## Exercise
Copy every record word for word. The images stay behind.

---*---

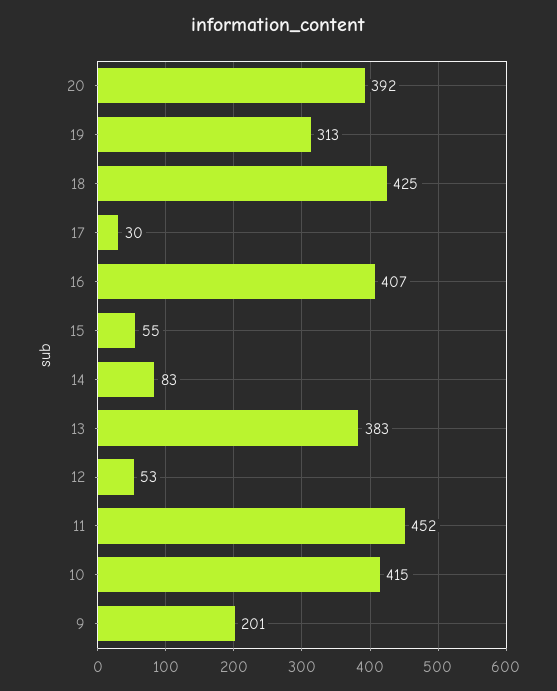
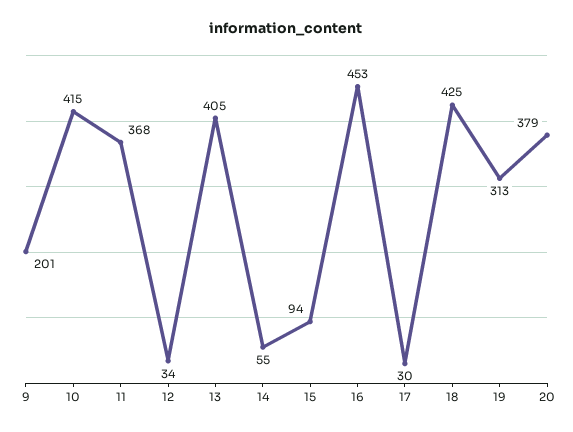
  {
-   "20": 392,
+   "20": 379,
    "19": 313,
    "18": 425,
    "17": 30,
-   "16": 407,
+   "16": 453,
-   "15": 55,
+   "15": 94,
-   "14": 83,
+   "14": 55,
-   "13": 383,
+   "13": 405,
-   "12": 53,
+   "12": 34,
-   "11": 452,
+   "11": 368,
    "10": 415,
    "9": 201
  }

---*---

## Answer to the exercise
  {
-   "20": 392,
+   "20": 379,
    "19": 313,
    "18": 425,
    "17": 30,
-   "16": 407,
+   "16": 453,
-   "15": 55,
+   "15": 94,
-   "14": 83,
+   "14": 55,
-   "13": 383,
+   "13": 405,
-   "12": 53,
+   "12": 34,
-   "11": 452,
+   "11": 368,
    "10": 415,
    "9": 201
  }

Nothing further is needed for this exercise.